Controlling pollutant emissions in a high-pressure combustor with fuel-diluent blending

Abstract

This paper investigates the formation of nitric oxide (NO) and carbon monoxide (CO) emissions as a function of nitrogen (N2) or carbon dioxide (CO2) diluent content, added to a premixed reacting jet in crossflow. Reaction characteristics of a rich methane-air-diluent jet injected into a lean vitiated crossflow were analyzed at an elevated pressure level 5 atm, which is critical to obtain data scalable to industry conditions. The jet was pre-heated and enriched with 0%, 15%, 30%, and 50% dilution by mass percentage to quantify the effect on pollutant emissions. Simulated results of the full chemistry Star-CCM + CFD model were verified with data taken in an experimental high-pressure combustion facility, which provides pressure, temperature, and velocity profiles, as well as line-of-sight chemiluminescence and exit emission measurements.

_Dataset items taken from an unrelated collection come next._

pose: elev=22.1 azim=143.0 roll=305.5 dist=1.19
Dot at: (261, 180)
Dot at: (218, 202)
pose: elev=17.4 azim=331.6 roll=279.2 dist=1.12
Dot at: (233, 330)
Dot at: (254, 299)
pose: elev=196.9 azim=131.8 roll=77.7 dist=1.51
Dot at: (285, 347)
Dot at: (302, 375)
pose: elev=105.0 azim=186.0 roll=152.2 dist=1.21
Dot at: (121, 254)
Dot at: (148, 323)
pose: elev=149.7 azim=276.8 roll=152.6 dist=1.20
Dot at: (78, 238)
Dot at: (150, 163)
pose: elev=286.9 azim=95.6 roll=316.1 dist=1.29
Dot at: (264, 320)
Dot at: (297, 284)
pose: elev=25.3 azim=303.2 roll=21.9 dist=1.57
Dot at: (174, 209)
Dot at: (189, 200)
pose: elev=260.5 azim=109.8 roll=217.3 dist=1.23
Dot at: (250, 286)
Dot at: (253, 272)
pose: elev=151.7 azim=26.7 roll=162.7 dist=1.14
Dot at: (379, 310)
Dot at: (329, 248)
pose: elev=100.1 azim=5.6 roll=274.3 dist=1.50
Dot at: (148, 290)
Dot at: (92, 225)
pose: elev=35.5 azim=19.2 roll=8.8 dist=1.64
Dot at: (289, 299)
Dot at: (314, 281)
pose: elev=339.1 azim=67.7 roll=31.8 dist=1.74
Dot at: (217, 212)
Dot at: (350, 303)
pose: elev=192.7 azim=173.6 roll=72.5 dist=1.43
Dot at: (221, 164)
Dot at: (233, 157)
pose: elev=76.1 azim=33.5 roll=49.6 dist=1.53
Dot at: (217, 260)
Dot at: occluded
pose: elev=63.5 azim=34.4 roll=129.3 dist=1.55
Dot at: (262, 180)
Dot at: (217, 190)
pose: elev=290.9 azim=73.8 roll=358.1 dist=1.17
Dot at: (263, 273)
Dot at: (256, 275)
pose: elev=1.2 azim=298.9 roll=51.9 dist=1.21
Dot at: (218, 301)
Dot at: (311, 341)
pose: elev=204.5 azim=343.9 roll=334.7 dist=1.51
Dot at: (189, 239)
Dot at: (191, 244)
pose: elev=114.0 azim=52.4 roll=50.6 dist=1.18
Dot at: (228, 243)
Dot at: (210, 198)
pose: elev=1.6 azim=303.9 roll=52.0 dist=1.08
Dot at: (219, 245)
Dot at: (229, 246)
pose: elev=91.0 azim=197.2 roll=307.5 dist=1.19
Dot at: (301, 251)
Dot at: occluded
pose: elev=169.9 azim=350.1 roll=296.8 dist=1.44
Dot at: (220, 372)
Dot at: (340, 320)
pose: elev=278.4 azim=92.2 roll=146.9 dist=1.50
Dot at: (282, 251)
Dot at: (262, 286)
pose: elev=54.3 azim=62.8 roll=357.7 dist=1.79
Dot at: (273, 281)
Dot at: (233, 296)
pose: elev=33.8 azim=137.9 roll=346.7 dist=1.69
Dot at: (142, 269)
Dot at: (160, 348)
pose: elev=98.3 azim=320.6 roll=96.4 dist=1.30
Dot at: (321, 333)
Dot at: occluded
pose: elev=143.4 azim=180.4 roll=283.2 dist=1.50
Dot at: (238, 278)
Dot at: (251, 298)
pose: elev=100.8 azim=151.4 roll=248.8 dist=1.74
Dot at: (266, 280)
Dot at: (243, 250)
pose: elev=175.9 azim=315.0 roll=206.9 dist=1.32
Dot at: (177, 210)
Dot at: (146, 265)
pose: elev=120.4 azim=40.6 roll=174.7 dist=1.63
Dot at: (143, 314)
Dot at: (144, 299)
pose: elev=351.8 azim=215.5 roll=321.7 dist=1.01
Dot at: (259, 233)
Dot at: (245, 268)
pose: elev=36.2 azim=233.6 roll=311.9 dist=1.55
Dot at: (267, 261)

The analysis revealed the significant influence of the diluent to increase the axial flame lift-off and delay axial combustion. Increasing the diluent content increased the timescale for the flame to stabilize, which allowed for greater entrainment of crossflow oxidizer into the axial jet stream, and led to decreased pollutant emissions. Hence, crossflow entrainment is a critical driving force at high diluent content. Local nitric oxide (NO) emission formation in the axial stage was predicted numerically, showing a correlation between diluent addition, axial heat release, and the formation of nitric oxide pollution. The high diluent levels delayed axial combustion, while reducing prompt and thermal NOx by mitigating flame hotspots and minimizing the timescale that the products remain at high temperatures.